When Megan Miller, a former Rotary Youth Exchange student serving as a Peace Corps volunteer in Floreşti, Moldova, realized her school lacked essential supplies and needed windows that could keep out extreme temperatures, she knew exactly where to turn.
She contacted the Rotary Club of Chisinau and her father's Rotary Club of Van Wert, Ohio, USA. With help from a Rotary Foundation Matching Grant, the two clubs were able to secure the supplies and windows for the school where she was teaching.
Miller, who spoke at the District 6600 (Ohio) Conference in April, received a Rotary Volunteers Certificate of Recognition from the district for continually championing Rotary's efforts. She said she grew up "with a strong sense of volunteerism," inspired by the dedication that her father, a past president of the Van Wert club, showed toward Rotary.

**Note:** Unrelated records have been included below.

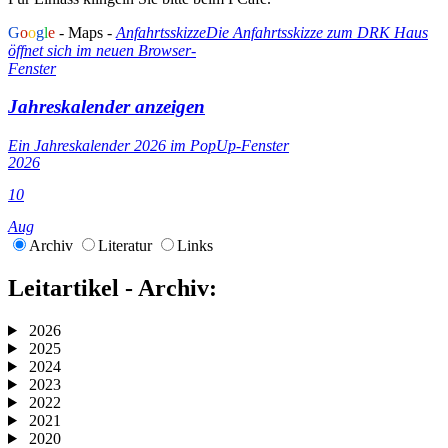
G
o
o
g
l
e
- Maps -
Anfahrtsskizze
Die Anfahrtsskizze zum DRK Haus
öffnet sich im neuen Browser-
Fenster
Jahreskalender anzeigen
Ein Jahreskalender 2026 im PopUp-Fenster
2026
10
Aug
Archiv
Literatur
Links
Leitartikel - Archiv:
2026
2025
2024
2023
2022
2021
2020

Miller spent her senior year of high school in Baden, Austria, as a Rotary Youth Exchange student. She says the network of Youth Exchange students in Europe provided a strong support system and became a second family to her.
"Beyond just volunteerism, Rotary is really an international organization," she says.

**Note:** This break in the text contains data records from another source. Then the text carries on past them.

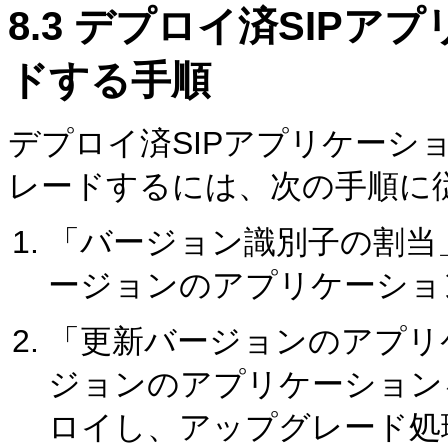
8.3
デプロイ済SIPア
ドする手順
デプロイ済SIPアプリケーシ
レードするには、次の手順に
「バージョン識別子の割当
ージョンのアプリケーショ
「更新バージョンのアプリ
ジョンのアプリケーション
ロイし、アップグレード処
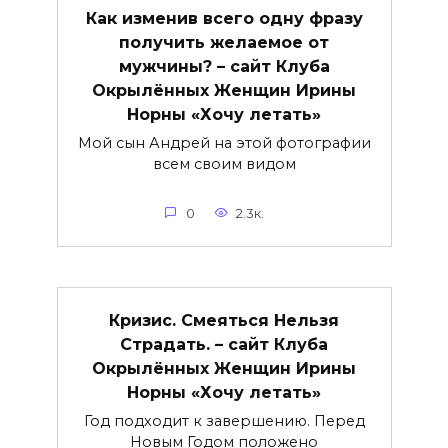
Как изменив всего одну фразу
получить желаемое от
мужчины? – сайт Клуба
Окрылённых Женщин Ирины
Норны «Хочу летать»
Мой сын Андрей на этой фотографии
всем своим видом
0
2.3к.
Кризис. Смеяться Нельзя
Страдать. – сайт Клуба
Окрылённых Женщин Ирины
Норны «Хочу летать»
Год подходит к завершению. Перед
Новым Годом положено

Her exchange led her to spend a semester and multiple summers in Africa while she was an undergraduate at Marshall University in Huntington, West Virginia. She joined the Peace Corps after graduating in 2004 and spent the next two years in Moldova.
She was assigned to a small village in the Floreşti district, where she taught a life skills class to 1st through 11th graders. As part of a pilot program, she worked with her fellow teachers to create a fresh public health curriculum for all grades. She drew support from her parents, especially her mother, who is also a teacher.

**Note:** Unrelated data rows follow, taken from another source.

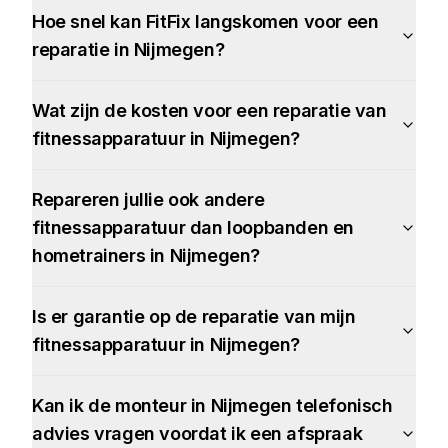
Hoe snel kan FitFix langskomen voor een
reparatie in Nijmegen?
Wat zijn de kosten voor een reparatie van
fitnessapparatuur in Nijmegen?
Repareren jullie ook andere
fitnessapparatuur dan loopbanden en
hometrainers in Nijmegen?
Is er garantie op de reparatie van mijn
fitnessapparatuur in Nijmegen?
Kan ik de monteur in Nijmegen telefonisch
advies vragen voordat ik een afspraak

When she discovered her school's vital needs, Miller turned to Rotary for help because of her past involvement with the organization and its commitment to service. Through persistence, she brought together the two Rotary clubs and orchestrated their cooperation.
"It took awhile to get the ball rolling, but it definitely paid off," says Miller. "I felt so indebted to both clubs for taking this on and getting us what we needed."
Now a student at the Boston College Graduate School of Social Work, she says she's interested in joining a Rotary club in the future and continues to participate in projects back home.